2012年10月30付の日経産業新聞で、伊フィアットの最高経営責任者が、自動車業界生き残りの条件として1社あたり「最低でも年600万台(の生産)が必要」と述べていた。その少し前に公表されたトヨタ自動車『アニュアルレポート2012』を参照すると、「競争力を生む国内300万台生産」が掲載されていた。

 600万台といい300万台といい、作るほうも大変だろうが、都心の道路を走らせるドライバーのほうも大変だ。スクラップされる車の数を差し引いても、都会の道路は混雑する一方である。

 年末年始、混み合うスーパーマーケットの駐車場で、フェンダーミラーぎりぎりに対向車とすれ違う。そのとき筆者が思わず「おっ!」と振り返ったのが、スバルのレガシィだ。

「スバリスト」と呼ばれるほど、富士重工業(本文では「富士重工」と略す)の車を支持する人は多い。「いい車だなぁ」と見惚れてしまう瞬間だ。

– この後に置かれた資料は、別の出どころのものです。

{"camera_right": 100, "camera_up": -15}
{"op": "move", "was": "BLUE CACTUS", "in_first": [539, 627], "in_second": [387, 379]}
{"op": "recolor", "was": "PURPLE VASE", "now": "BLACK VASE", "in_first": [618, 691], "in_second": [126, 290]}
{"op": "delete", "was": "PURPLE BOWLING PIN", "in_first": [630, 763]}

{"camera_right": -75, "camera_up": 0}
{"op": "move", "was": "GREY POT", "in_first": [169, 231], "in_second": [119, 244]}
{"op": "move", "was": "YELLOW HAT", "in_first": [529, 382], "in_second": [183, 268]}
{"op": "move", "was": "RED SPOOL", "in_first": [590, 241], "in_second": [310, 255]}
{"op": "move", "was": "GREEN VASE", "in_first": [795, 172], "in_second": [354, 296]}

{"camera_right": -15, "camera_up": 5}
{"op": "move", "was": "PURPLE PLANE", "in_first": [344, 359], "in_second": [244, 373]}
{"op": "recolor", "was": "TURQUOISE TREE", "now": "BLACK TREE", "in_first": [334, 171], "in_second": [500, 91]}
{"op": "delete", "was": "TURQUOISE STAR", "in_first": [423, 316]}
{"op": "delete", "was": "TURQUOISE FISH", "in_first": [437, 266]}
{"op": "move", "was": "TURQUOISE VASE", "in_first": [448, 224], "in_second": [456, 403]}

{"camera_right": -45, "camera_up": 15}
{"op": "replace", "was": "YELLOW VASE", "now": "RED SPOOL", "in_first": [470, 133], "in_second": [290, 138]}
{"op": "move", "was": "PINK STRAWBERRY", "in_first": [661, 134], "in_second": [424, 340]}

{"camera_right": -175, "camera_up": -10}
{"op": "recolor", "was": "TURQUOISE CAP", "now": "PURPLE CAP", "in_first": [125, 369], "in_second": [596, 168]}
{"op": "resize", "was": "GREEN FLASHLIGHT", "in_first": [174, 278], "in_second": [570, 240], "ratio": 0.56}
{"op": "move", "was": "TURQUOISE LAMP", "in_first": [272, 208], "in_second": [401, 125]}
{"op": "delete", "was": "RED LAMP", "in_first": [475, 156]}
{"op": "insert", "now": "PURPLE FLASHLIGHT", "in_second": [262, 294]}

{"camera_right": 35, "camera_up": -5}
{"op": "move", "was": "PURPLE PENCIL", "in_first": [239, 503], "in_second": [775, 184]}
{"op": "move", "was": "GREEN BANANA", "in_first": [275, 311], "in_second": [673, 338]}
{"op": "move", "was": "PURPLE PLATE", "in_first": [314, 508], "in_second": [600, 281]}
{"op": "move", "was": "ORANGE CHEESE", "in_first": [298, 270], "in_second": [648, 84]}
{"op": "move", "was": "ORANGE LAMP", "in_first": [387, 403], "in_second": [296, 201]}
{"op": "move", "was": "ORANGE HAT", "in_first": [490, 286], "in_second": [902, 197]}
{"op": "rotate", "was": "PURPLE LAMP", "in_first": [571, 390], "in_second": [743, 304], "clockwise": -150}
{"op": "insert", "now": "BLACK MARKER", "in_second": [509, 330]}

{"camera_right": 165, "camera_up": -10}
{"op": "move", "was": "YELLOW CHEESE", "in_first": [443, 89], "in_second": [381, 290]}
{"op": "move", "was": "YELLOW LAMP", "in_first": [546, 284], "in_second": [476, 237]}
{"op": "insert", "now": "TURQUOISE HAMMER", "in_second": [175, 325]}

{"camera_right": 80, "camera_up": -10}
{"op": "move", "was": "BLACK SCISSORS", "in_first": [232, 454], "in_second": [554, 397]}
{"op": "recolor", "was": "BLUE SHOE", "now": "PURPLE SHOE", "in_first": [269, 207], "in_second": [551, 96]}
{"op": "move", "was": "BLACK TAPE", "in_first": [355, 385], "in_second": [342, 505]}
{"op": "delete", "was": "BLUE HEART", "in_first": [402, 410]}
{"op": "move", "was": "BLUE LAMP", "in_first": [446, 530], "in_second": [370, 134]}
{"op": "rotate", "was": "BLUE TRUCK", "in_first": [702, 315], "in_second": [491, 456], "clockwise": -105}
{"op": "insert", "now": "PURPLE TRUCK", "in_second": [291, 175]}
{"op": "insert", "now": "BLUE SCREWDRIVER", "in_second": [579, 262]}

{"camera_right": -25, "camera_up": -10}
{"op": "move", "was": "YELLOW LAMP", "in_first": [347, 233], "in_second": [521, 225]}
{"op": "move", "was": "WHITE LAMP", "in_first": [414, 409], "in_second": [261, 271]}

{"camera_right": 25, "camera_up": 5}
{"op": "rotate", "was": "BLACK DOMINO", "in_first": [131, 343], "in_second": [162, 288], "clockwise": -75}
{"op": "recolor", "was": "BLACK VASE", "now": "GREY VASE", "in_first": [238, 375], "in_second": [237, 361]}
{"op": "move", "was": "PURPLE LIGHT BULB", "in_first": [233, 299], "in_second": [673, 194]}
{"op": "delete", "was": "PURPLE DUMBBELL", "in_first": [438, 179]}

 日本自動車販売協会連合会「統計データ」を参照すると、トヨタ・日産・ホンダの三強に、スズキ・マツダが続いて、その後にようやくスバルのレガシィが登場する。

 自動車メーカーの売上高規模でいえば、富士重工は8社中、どん尻の8位だ。2012年3月期における販売台数は、国内外合わせて64万台にすぎない。1社で600万台や300万台といった数字と比べられると、富士重工はジリ貧メーカーだ。

 ところが、である。

 株式投資をしている人なら、ご存じであろう。富士重工の株価は、過去十年を振り返ってみても、いまが最高値にある。連日、高値を更新しているといっていい。絶好調企業なのだ。

 連載が100回ともなれば、ビッグメーカーを扱った大型企画の一つでも、と意気込むところだ。そうはいかない。大手の自動車メーカーの100分の1、または全世界シェアで1000分の1しかない富士重工にこそ、経営戦略を読み解く鍵が隠されている。その是非を、以下で問うてみよう。